“I have to change in order to stay the same,” said Willem de Kooning, the great American abstractionist of the first generation of the New York School, who has had an early influence on the Filipino abstractionist, Edwin Wilwayco.
The paradoxical remark is a sentiment and a stimulus that much evident in Wilwayco’s two successive shows: Galerie Joaquin’s “Octo Gravitas” and Galerie Stephanie “Luminans.” Both exhibits open Jan. 24 at The Gallery at 8 Rockwell building at Rockwell complex.
“Octo Gravitas” works are clearly derived from their root words (the Latin “octo” for the figure eight, and “gravitas,” for weight, heaviness). Created at the tail end of Wilwayco’s previous “Circles” works, the numeral looking like two circles ringed together—the viewer is treated once more to Wilwayco’s brush-wielding bravura, in what may be termed a “heuristic” technique of picture-making.
Heuristic (again a Greek word, meaning “find or discover”) is “any approach to problem-solving, a learning or discovering that employs a practical method not guaranteed to be optimal or perfect, but sufficient for the immediate goals. Heuristic methods can be used to speed up the process of finding a satisfactory solution.”
Thus, heuristically, Wilwayco did in fact find a method of painting with the help of a “substrate”—a word used by the American critic Josephine Fatima Martins, who has written much about the works Wilwayco has produced while based in Providence, Rhode Island.
The same use of the substrate was made prominent in the “Fractals” series, which propelled the artist to unexpected heights of production. The substrate takes the form of a pre-designed canvas or commercial fabric, submerged in the background but insidiously makes its presence visually, serving as a fulcrum or catalyst.

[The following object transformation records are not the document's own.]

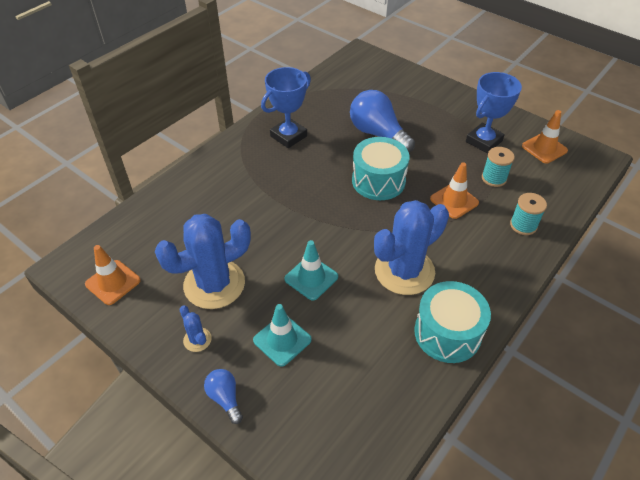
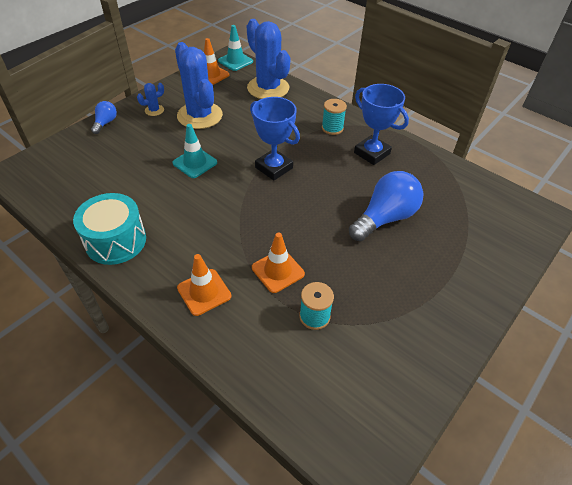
camera: 90 degrees right, 0 degrees up
blue light bulb [204,369,243,424] -> blue light bulb turned 45 degrees counterclockwise [91,101,117,134]
turquoise traffic cone [253,304,312,367] -> turquoise traffic cone moved to [218,25,253,71]
turquoise drum [352,137,410,200] -> none
blue cactus [374,200,449,295] -> blue cactus moved to [247,19,290,99]
blue trophy [466,72,522,154] -> blue trophy moved to [250,97,300,181]
turquoise spool [510,193,547,235] -> turquoise spool moved to [322,99,347,135]
orange traffic cone [522,110,568,164] -> orange traffic cone moved to [177,254,231,316]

In the “Octo Gravitas” works, the figure eight is emblazoned via his trademark bristling brushstrokes against the substrate of an ornamental rococo design, a staple familiar to us as wallpaper, endowing the works with an “all-overness” of countenance.
In the “Luminans” works, however, Wilwayco banishes the use of a substrate, and in a surprising volte-face, reverts to his pure thick pigments abstaining from his usual colorful palette to subsist in black, white, and gray marked only with just a nuanced shade of reds or greens.

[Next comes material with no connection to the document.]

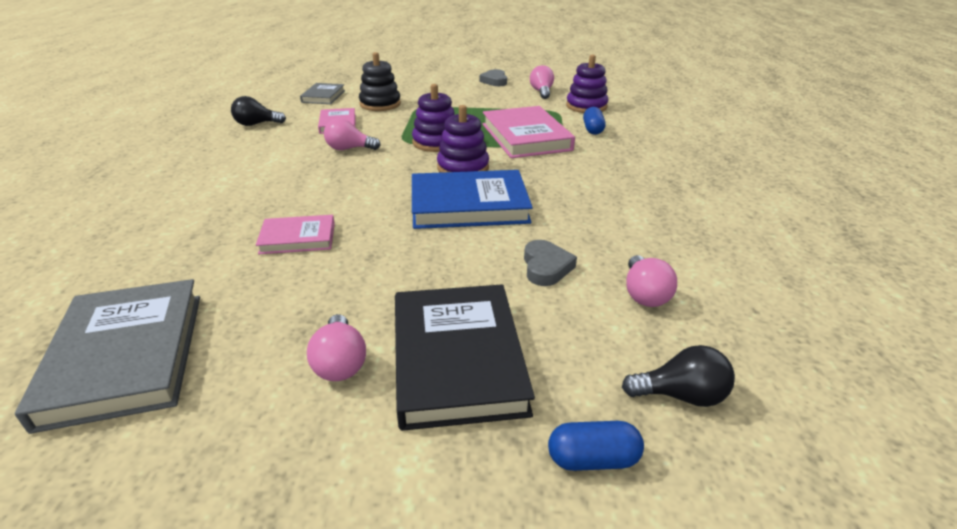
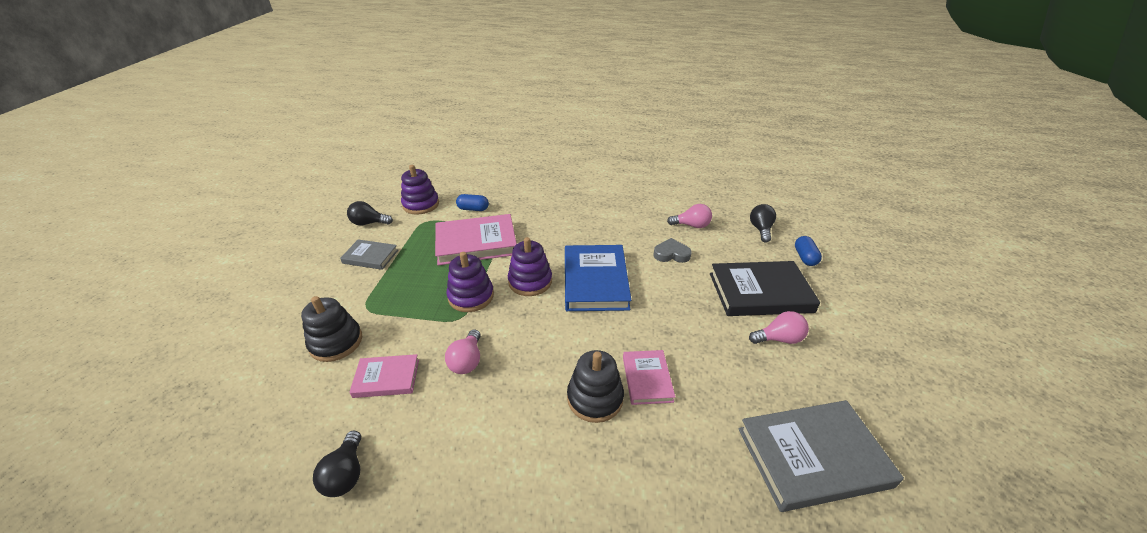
camera: 85 degrees left, 5 degrees up
grey book [300,83,345,104] -> grey book moved to [340,239,398,270]
grey heart [479,69,507,86] -> none
pink light bulb [530,65,554,99] -> black light bulb [347,201,393,226]
none -> black stacking toy [567,350,624,423]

Though the loss of Wilwayco’s coats of many colors may surprise many of his collectors, Wilwayco makes up for their absence by proving that, even by a self-imposed economy of means, he could make the noncolors resonate with a deeper spirituality through his vigorous and muscular manipulation of his pigments; drawing from their stark contrast a visual force from their raggedly, heavy-handed, almost brutish layering of pigments.
The “Luminans” works feel like an amalgamation of Wilwayco’s previous themes inspired by Nature: “Whispering Winds” “Moving Mountains” and, to a lesser extent, the “Rivercircles.” They are compactly and tautly composed, applied not with the usual flourish but with an accustomed fluency and a keen eye for the subtleties of the retinal behavior of black and white oil pigments when they have been commandeered at the service of their emitted light.

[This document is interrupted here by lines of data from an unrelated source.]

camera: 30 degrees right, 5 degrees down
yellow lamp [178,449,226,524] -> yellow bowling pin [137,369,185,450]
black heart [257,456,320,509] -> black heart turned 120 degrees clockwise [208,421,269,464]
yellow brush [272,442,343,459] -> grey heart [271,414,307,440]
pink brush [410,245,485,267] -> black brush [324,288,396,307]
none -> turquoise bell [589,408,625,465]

But what must an artist do for an encore?
The challenge to the artist is to ensure that he will not exhaust the easy facility of his painterly gifts, without him recognizing it refusing to be lured to the novelty of what is trendy and fashionable nor succumb to the dictates of newfangled collectors.
Meantime, Wilwayco is determined to remain guided by his own North Star, his personal Polaris, with its navigational value when many are lost on a clear night without a compass. He will continue to change only to stay the same.
Wilwayco’s “Luminans” and “Octo Gravitas” will run Jan. 24-31 at The Gallery of 8 Rockwell, Makati.